Text section:
-- Opening Marker --
Twitter Users Hit Once Again, This Time With Rogue Anti-virus Scam

Twitter users over the weekend were the target of a scam that tried to infect them with rogue anti-virus software and other malware, in what is one of the first times the micro-blogging site has been hit by a known for-profit attack, a security researcher said.

The problem started after a flurry of tweets directed users to a website promising “Best Video.” The site appeared to offer content from YouTube, but behind the scenes, the site delivered a PDF document designed to infect those using vulnerable versions of Adobe’s Reader program. Victims then received an urgent warning that their systems were infected and needed to cleaned using fraudulent security software. The scam promoted a piece of rogue anti-virus software dubbed “System Security.”

“This attack is very significant,” Kaspersky researcher Roel Schouwenberg says. “It would seem that at least one criminal group is now exploring the distribution of for-profit on Twitter. If the trends we’ve seen on other social platforms are any indicator for Twitter then we can only expect an increase in attacks.”

Twitter representatives said Saturday they had contained the problem after temporarily suspending accounts that had been compromised. No confidential information was intercepted, they added.
-- Closing Marker --
Complete the following:
• a. In the article about the Twitter scam, what name was given to the rogue anti-virus software that the scam promoted?
• b. Using the article about the Twitter scam, decide whether each statement agrees with it: (i) The tweets sent users to a site that promised "Best Video." (ii) The PDF was built to infect users of every version of Adobe's Reader. (iii) Twitter representatives reported that confidential information was intercepted. Answer yes or no for each, quoting the words from the article that settle it.
• c. Return everything in the article about the Twitter scam from "Twitter representatives said" down to "intercepted, they added.".

(Stored data entries)
-- Opening Marker --
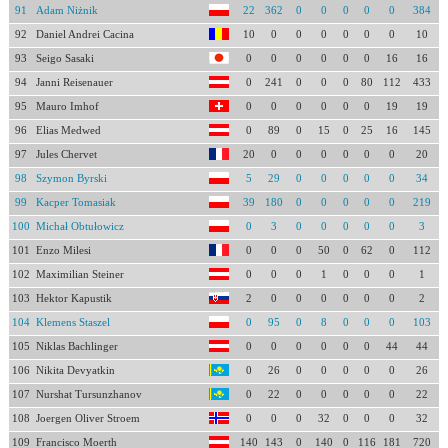
91
Adam Niżnik
22
362
0
0
0
0
0
384
92
Daniel Andrei Cacina
10
0
0
0
0
0
0
10
93
Seigo Sasaki
0
0
0
0
0
0
16
16
94
Janni Reisenauer
0
241
0
0
0
80
112
433
95
Mauro Imhof
0
0
0
0
0
0
19
19
96
Elias Medwed
0
89
0
15
0
25
16
145
97
Jules Chervet
20
0
0
0
0
0
0
20
98
Szymon Byrski
5
29
0
0
0
0
0
34
99
Kacper Tomasiak
39
180
0
0
0
0
0
219
100
Michał Obtułowicz
0
3
0
0
0
0
0
3
101
Enzo Milesi
0
0
0
50
0
62
0
112
102
Maximilian Steiner
0
0
0
1
0
0
0
1
103
Hektor Kapustik
2
0
0
0
0
0
0
2
104
Klemens Staszel
0
95
0
8
0
0
0
103
105
Niklas Bachlinger
0
0
0
0
0
0
44
44
106
Nikita Devyatkin
0
26
0
0
0
0
0
26
107
Nurshat Tursunzhanov
0
22
0
0
0
0
0
22
108
Joergen Oliver Stroem
0
0
0
32
0
0
0
32
109
Francisco Moerth
140
143
0
140
0
116
181
720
-- Closing Marker --
Solution list:
• a. It was called “System Security.”

• b.
(i) Yes: "a flurry of tweets directed users to a website promising “Best Video.”"
(ii) No: "designed to infect those using vulnerable versions of Adobe’s Reader program"
(iii) No: "No confidential information was intercepted"

• c.
Twitter representatives said Saturday they had contained the problem after temporarily suspending accounts that had been compromised. No confidential information was intercepted, they added.